### Data
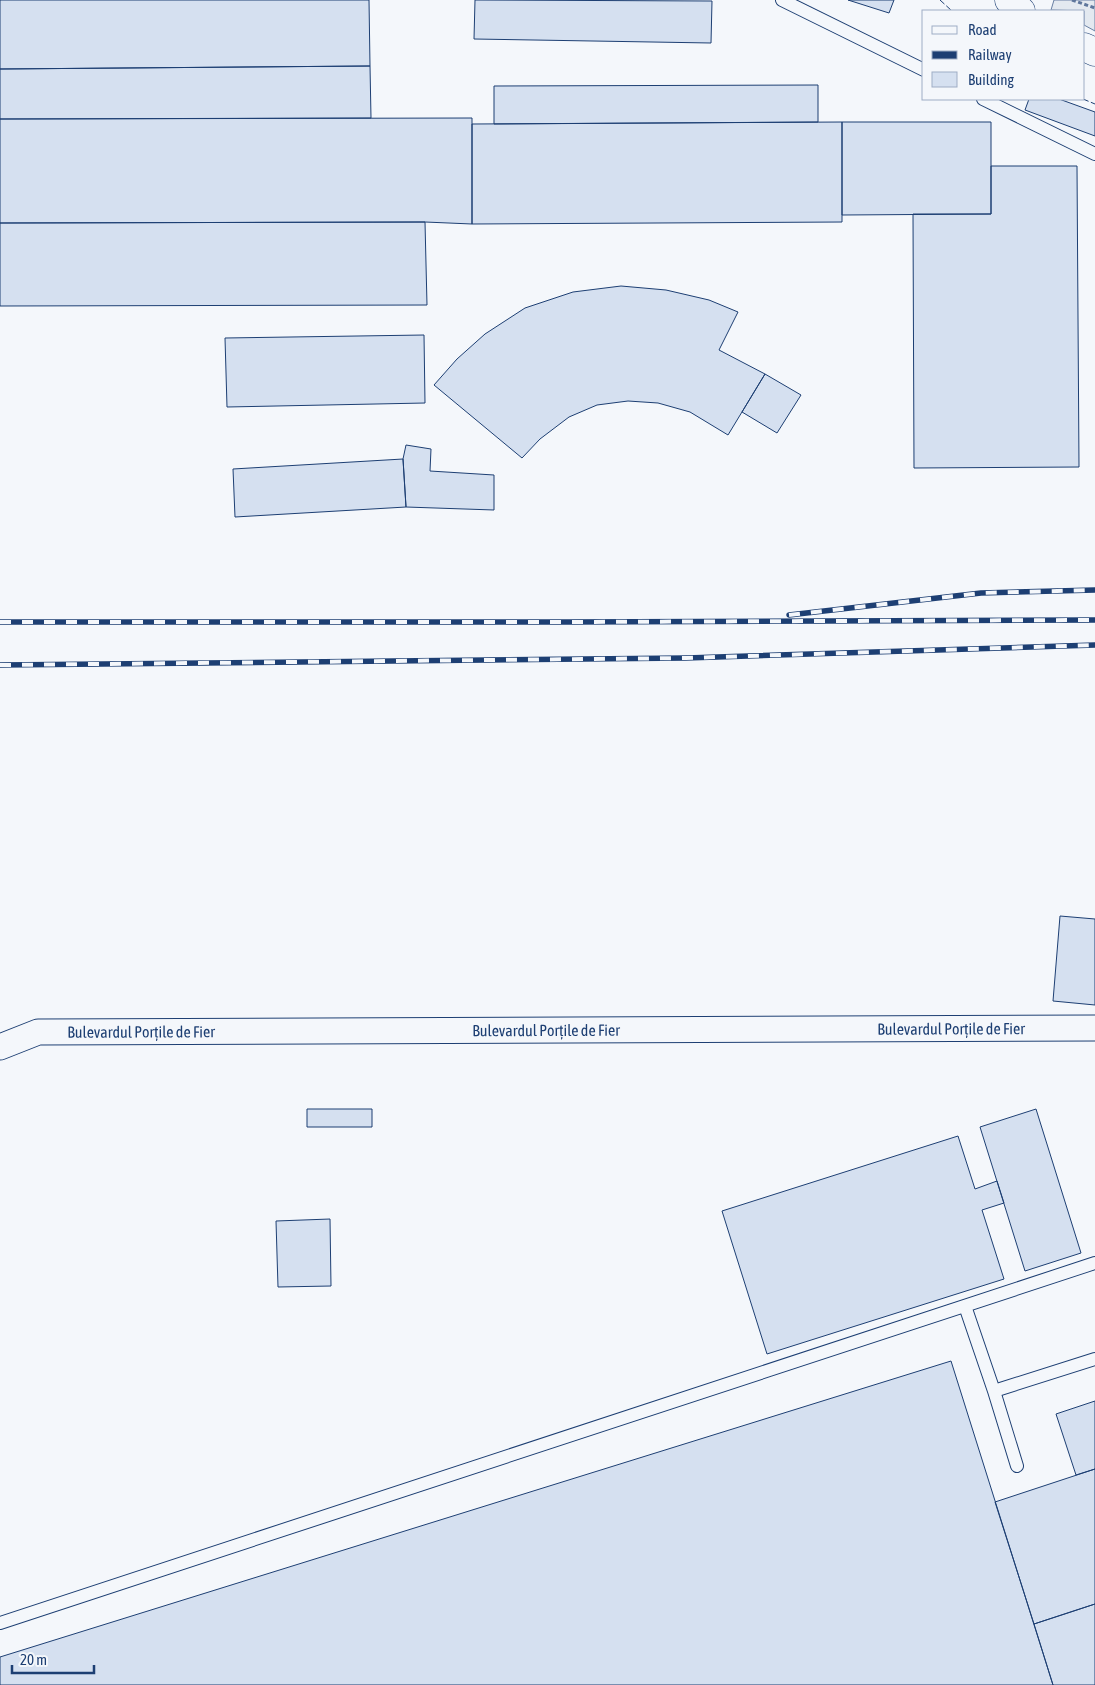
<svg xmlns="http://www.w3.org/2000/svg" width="1095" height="1685" viewBox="0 0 1095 1685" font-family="'Asap Condensed',sans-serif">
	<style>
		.green { fill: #e3e9f0; stroke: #687fa3 }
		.building { fill: #d5e0f0; stroke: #1d3f73 }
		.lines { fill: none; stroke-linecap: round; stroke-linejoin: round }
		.lane-casing { stroke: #1d3f73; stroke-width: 14 }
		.street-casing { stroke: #1d3f73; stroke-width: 27 }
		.secondary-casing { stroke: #1d3f73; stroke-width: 29 }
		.path { stroke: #5e769c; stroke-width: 3; stroke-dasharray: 4 2.5; stroke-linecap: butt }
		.lane { stroke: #f4f7fb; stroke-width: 12 }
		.street { stroke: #f4f7fb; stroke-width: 25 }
		.secondary { stroke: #f4f7fb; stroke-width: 28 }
		.rail-casing { stroke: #1d3f73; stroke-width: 5.5 }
		.rail { stroke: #f4f7fb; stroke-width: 4; stroke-dasharray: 11; stroke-linecap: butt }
		.fence { stroke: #1d3f73; stroke-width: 1; stroke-dasharray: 6 2.5; stroke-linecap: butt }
		.labels { text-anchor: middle; stroke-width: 4; stroke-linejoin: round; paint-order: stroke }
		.street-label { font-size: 16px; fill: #1d3f73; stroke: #f4f7fb }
	</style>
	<rect width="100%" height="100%" fill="#f4f7fb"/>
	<path class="green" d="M1054,0H1095V31L1084,25V11L1051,10Z"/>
	<path class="building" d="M0,0H369L370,66L0,69Z
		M475,0L712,1L711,43L474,39Z
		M848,0H894L889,13Z
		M370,66L371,118L0,119V69Z
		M818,85V122L494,124V86Z
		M1029,99H1059L1095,112V136L1025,110Z
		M472,118V224L425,222L0,223V119Z
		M842,122H991V214L842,215Z
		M842,122V222L472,224V124Z
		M991,166H1077L1079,467L914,468L913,214H991Z
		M425,222L427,305L0,306V223Z
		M621,286L666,290L709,300L738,312L719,350L765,374L728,435L690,412L658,403L628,401L597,405L569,417L540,439L522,458L434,385L457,359L485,334L525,308L573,292Z
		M424,335L425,403L227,407L225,338Z
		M765,374L801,395L777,433L742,412Z
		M406,445L431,449L430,471L494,475V510L406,507L403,459Z
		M403,459L406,507L235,517L233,469Z
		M1060,916L1095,919V1005L1053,1001Z
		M307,1109H372V1127H307Z
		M1036,1109L1081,1253L1025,1271L980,1127Z
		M958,1136L975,1189L997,1181L1004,1203L982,1210L1004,1279L767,1354L722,1211Z
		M330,1219L331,1286L278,1287L276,1221Z
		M951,1361L1053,1685H0V1657Z
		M1095,1401V1469L1076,1475L1056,1414Z
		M1095,1469V1604L1034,1624L995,1502Z
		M1095,1604V1685H1053L1034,1624Z"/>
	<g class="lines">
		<defs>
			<path id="lane" d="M782,0L924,70
				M983,99L1095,154
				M965,1306L994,1391L1017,1466
				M994,1391L1095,1359
				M0,1623L1095,1263"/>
			<g id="street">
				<path id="s1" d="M0,1047L38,1032L1095,1028"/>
			</g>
			<path id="secondary" d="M1009,0L1021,11
				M1084,47L1095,52"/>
		</defs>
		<use href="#lane" class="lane-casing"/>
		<use href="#street" class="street-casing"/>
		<use href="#secondary" class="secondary-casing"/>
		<path class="path" d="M1072,0L1095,8"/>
		<use href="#lane" class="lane"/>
		<use href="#street" class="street"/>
		<use href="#secondary" class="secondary"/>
		<defs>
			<path id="rail" d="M789,615L981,593L1095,590
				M0,622H570L1095,620
				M0,665L686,658L1095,645"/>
		</defs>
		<use href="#rail" class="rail-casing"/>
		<use href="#rail" class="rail"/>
		<path class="fence" d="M940,0L952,11
			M1083,99L1095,104"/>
	</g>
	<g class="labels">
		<g class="street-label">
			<text dy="6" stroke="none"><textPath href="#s1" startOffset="954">Bulevardul Porțile de Fier</textPath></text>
			<text dy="6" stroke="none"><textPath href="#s1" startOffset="549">Bulevardul Porțile de Fier</textPath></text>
			<text dy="6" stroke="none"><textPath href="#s1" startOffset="144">Bulevardul Porțile de Fier</textPath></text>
		</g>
	</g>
	<rect x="922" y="10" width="162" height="90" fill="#f4f7fb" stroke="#9eadc5"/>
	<rect x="932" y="26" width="25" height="8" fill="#f4f7fb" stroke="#9eadc5"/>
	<text x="968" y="35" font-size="15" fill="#1d3f73">Road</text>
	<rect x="932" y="51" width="25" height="8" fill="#1d3f73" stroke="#9eadc5"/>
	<text x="968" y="60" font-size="15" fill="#1d3f73">Railway</text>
	<rect x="932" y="72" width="25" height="15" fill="#d5e0f0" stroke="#9eadc5"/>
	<text x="968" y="85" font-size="15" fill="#1d3f73">Building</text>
	<path d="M12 1665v8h82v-8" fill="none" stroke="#1d3f73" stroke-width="2.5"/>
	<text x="20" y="1665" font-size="15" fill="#1d3f73" stroke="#f4f7fb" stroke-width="4" paint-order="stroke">20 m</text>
</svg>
######
### Work instructions
Could the entries above be retyped exactly, with the pictures left out?

### Written response
<svg xmlns="http://www.w3.org/2000/svg" width="1095" height="1685" viewBox="0 0 1095 1685" font-family="'Asap Condensed',sans-serif">
	<style>
		.green { fill: #e3e9f0; stroke: #687fa3 }
		.building { fill: #d5e0f0; stroke: #1d3f73 }
		.lines { fill: none; stroke-linecap: round; stroke-linejoin: round }
		.lane-casing { stroke: #1d3f73; stroke-width: 14 }
		.street-casing { stroke: #1d3f73; stroke-width: 27 }
		.secondary-casing { stroke: #1d3f73; stroke-width: 29 }
		.path { stroke: #5e769c; stroke-width: 3; stroke-dasharray: 4 2.5; stroke-linecap: butt }
		.lane { stroke: #f4f7fb; stroke-width: 12 }
		.street { stroke: #f4f7fb; stroke-width: 25 }
		.secondary { stroke: #f4f7fb; stroke-width: 28 }
		.rail-casing { stroke: #1d3f73; stroke-width: 5.5 }
		.rail { stroke: #f4f7fb; stroke-width: 4; stroke-dasharray: 11; stroke-linecap: butt }
		.fence { stroke: #1d3f73; stroke-width: 1; stroke-dasharray: 6 2.5; stroke-linecap: butt }
		.labels { text-anchor: middle; stroke-width: 4; stroke-linejoin: round; paint-order: stroke }
		.street-label { font-size: 16px; fill: #1d3f73; stroke: #f4f7fb }
	</style>
	<rect width="100%" height="100%" fill="#f4f7fb"/>
	<path class="green" d="M1054,0H1095V31L1084,25V11L1051,10Z"/>
	<path class="building" d="M0,0H369L370,66L0,69Z
		M475,0L712,1L711,43L474,39Z
		M848,0H894L889,13Z
		M370,66L371,118L0,119V69Z
		M818,85V122L494,124V86Z
		M1029,99H1059L1095,112V136L1025,110Z
		M472,118V224L425,222L0,223V119Z
		M842,122H991V214L842,215Z
		M842,122V222L472,224V124Z
		M991,166H1077L1079,467L914,468L913,214H991Z
		M425,222L427,305L0,306V223Z
		M621,286L666,290L709,300L738,312L719,350L765,374L728,435L690,412L658,403L628,401L597,405L569,417L540,439L522,458L434,385L457,359L485,334L525,308L573,292Z
		M424,335L425,403L227,407L225,338Z
		M765,374L801,395L777,433L742,412Z
		M406,445L431,449L430,471L494,475V510L406,507L403,459Z
		M403,459L406,507L235,517L233,469Z
		M1060,916L1095,919V1005L1053,1001Z
		M307,1109H372V1127H307Z
		M1036,1109L1081,1253L1025,1271L980,1127Z
		M958,1136L975,1189L997,1181L1004,1203L982,1210L1004,1279L767,1354L722,1211Z
		M330,1219L331,1286L278,1287L276,1221Z
		M951,1361L1053,1685H0V1657Z
		M1095,1401V1469L1076,1475L1056,1414Z
		M1095,1469V1604L1034,1624L995,1502Z
		M1095,1604V1685H1053L1034,1624Z"/>
	<g class="lines">
		<defs>
			<path id="lane" d="M782,0L924,70
				M983,99L1095,154
				M965,1306L994,1391L1017,1466
				M994,1391L1095,1359
				M0,1623L1095,1263"/>
			<g id="street">
				<path id="s1" d="M0,1047L38,1032L1095,1028"/>
			</g>
			<path id="secondary" d="M1009,0L1021,11
				M1084,47L1095,52"/>
		</defs>
		<use href="#lane" class="lane-casing"/>
		<use href="#street" class="street-casing"/>
		<use href="#secondary" class="secondary-casing"/>
		<path class="path" d="M1072,0L1095,8"/>
		<use href="#lane" class="lane"/>
		<use href="#street" class="street"/>
		<use href="#secondary" class="secondary"/>
		<defs>
			<path id="rail" d="M789,615L981,593L1095,590
				M0,622H570L1095,620
				M0,665L686,658L1095,645"/>
		</defs>
		<use href="#rail" class="rail-casing"/>
		<use href="#rail" class="rail"/>
		<path class="fence" d="M940,0L952,11
			M1083,99L1095,104"/>
	</g>
	<g class="labels">
		<g class="street-label">
			<text dy="6" stroke="none"><textPath href="#s1" startOffset="954">Bulevardul Porțile de Fier</textPath></text>
			<text dy="6" stroke="none"><textPath href="#s1" startOffset="549">Bulevardul Porțile de Fier</textPath></text>
			<text dy="6" stroke="none"><textPath href="#s1" startOffset="144">Bulevardul Porțile de Fier</textPath></text>
		</g>
	</g>
	<rect x="922" y="10" width="162" height="90" fill="#f4f7fb" stroke="#9eadc5"/>
	<rect x="932" y="26" width="25" height="8" fill="#f4f7fb" stroke="#9eadc5"/>
	<text x="968" y="35" font-size="15" fill="#1d3f73">Road</text>
	<rect x="932" y="51" width="25" height="8" fill="#1d3f73" stroke="#9eadc5"/>
	<text x="968" y="60" font-size="15" fill="#1d3f73">Railway</text>
	<rect x="932" y="72" width="25" height="15" fill="#d5e0f0" stroke="#9eadc5"/>
	<text x="968" y="85" font-size="15" fill="#1d3f73">Building</text>
	<path d="M12 1665v8h82v-8" fill="none" stroke="#1d3f73" stroke-width="2.5"/>
	<text x="20" y="1665" font-size="15" fill="#1d3f73" stroke="#f4f7fb" stroke-width="4" paint-order="stroke">20 m</text>
</svg>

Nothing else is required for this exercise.